# Schema to model pipelines in the Bloomsbury XML CMS.
#
# A pipeline consists of at least one step, to be executed
# by the processor sequentially, in document order.
#
# In the case of a transform step, the output of one step
# is passed to the following step.
#
# Note that attribute failOnError is NOT specified for the 
# transform step, since a failed transformation will result
# in non-well-formed output (if at all) that cannot be 
# passed on to the next step.
#
# The input into a pipeline is expected to be a single
# document.

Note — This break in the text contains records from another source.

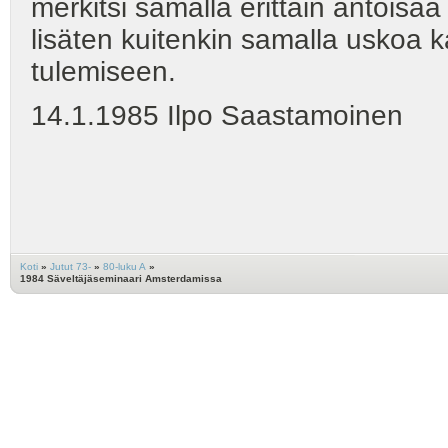
merkitsi samalla erittäin antois
lisäten kuitenkin samalla uskoa 
tulemiseen.
14.1.1985 Ilpo Saastamoinen
Koti
»
Jutut 73-
»
80-luku A
»
1984 Säveltäjäseminaari Amsterdamissa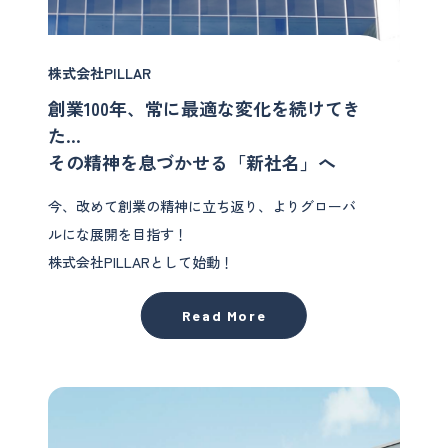
株式会社PILLAR
創業100年、常に最適な変化を続けてき
た…
その精神を息づかせる「新社名」へ
今、改めて創業の精神に立ち返り、よりグローバ
ルにな展開を目指す！
株式会社PILLARとして始動！
Read More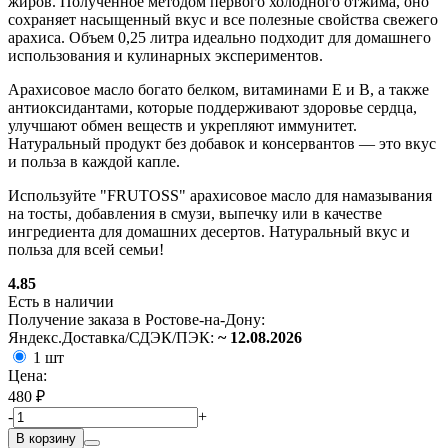
жиров. Полученное методом первого холодного отжима, оно
сохраняет насыщенный вкус и все полезные свойства свежего
арахиса. Объем 0,25 литра идеально подходит для домашнего
использования и кулинарных экспериментов.
Арахисовое масло богато белком, витаминами Е и В, а также
антиоксидантами, которые поддерживают здоровье сердца,
улучшают обмен веществ и укрепляют иммунитет.
Натуральный продукт без добавок и консервантов — это вкус
и польза в каждой капле.
Используйте "FRUTOSS" арахисовое масло для намазывания
на тосты, добавления в смузи, выпечку или в качестве
ингредиента для домашних десертов. Натуральный вкус и
польза для всей семьи!
4.85
Есть в наличии
Получение заказа в Ростове-на-Дону:
Яндекс.Доставка/СДЭК/ПЭК:
~ 12.08.2026
1 шт
Цена:
480 ₽
-
+
В корзину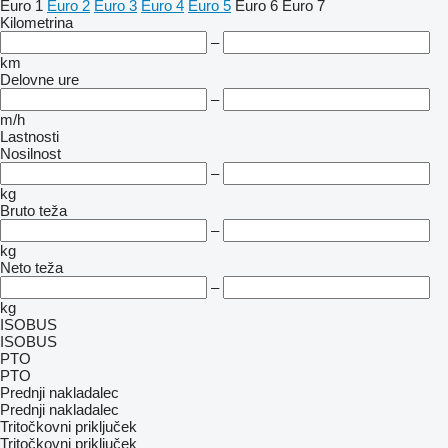
Euro 1
Euro 2
Euro 3
Euro 4
Euro 5
Euro 6
Euro 7
Kilometrina
–
km
Delovne ure
–
m/h
Lastnosti
Nosilnost
–
kg
Bruto teža
–
kg
Neto teža
–
kg
ISOBUS
ISOBUS
PTO
PTO
Prednji nakladalec
Prednji nakladalec
Tritočkovni priključek
Tritočkovni priključek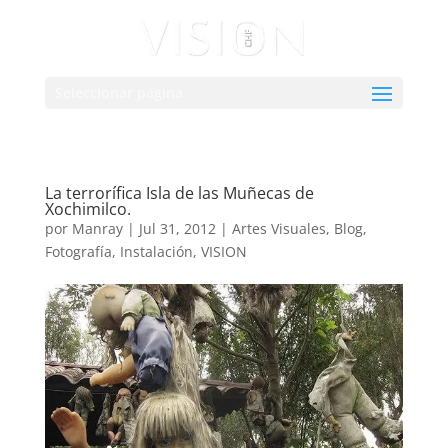
Seleccionar página
La terrorífica Isla de las Muñecas de
Xochimilco.
por
Manray
|
Jul 31, 2012
|
Artes Visuales
,
Blog
,
Fotografía
,
Instalación
,
VISION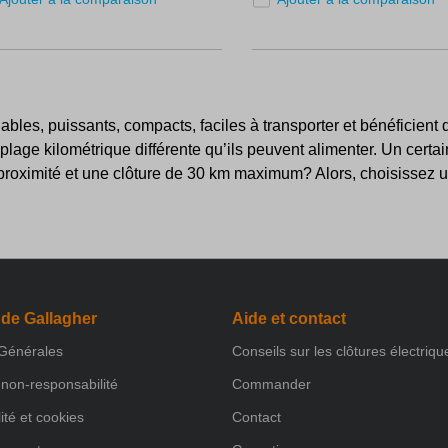
 fiables, puissants, compacts, faciles à transporter et bénéficien
 plage kilométrique différente qu’ils peuvent alimenter. Un cer
oximité et une clôture de 30 km maximum? Alors, choisissez un él
 de Gallagher
Aide et contact
 Générales
Conseils sur les clôtures électriqu
non-responsabilité
Commander
ité et cookies
Contact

The output of the final (non-validation) step
# is one or more documents.
#
# The output location is implementation-defined.
#
# Author: Andrew Sales <andrew.sales@bloomsbury.com>
# Date: 20190924
# Version: 0.2
# Comments: 
# 20211206 [AS] added xml:base to steps, re CMS-306
# 20210325 [AS] adjusted types of metadata, re JIRA CMS-260
# 20210115 [AS] added XQuery step, re JIRA CMS-192
# 20190924 [AS] added type attribute re JIRA CMS-34


default namespace = "http://cms.bloomsbury.com/pipeline"

start =
  element pipeline {
    attribute id { xsd:ID },
    attribute name { xsd:NCName },
    attribute type { string 'ingest' | string 'export' }?,
    step+
  }

step = transform | validate | xquery

label = attribute label{text}
xml-base = attribute xml:base{xsd:anyURI}

transform = element transform {
      attribute href { xsd:anyURI },
      label?,
      xml-base?
    }

validate = element validate {
      attribute failOnError { xsd:boolean }?,   #whether to abort if validation errors occur
      attribute href { xsd:anyURI },
      label?,
      xml-base?
    }
    
xquery = element xquery {
      attribute href {xsd:anyURI},
      label?,
      xml-base?,
      requires*
    }
    
#specifies which metadata sources are required by containing XQuery    
requires = element requires {
      attribute metadataType { metadata-types }
    }

#types of source metadata
metadata-types = 
    string 'onix' |  #ONIX feeds
    string 'organisation' |  #organisation metadata
    string 'person' |   #person metadata
    string 'publisher' |   #publisher metadata
    string 'series'   #series metadata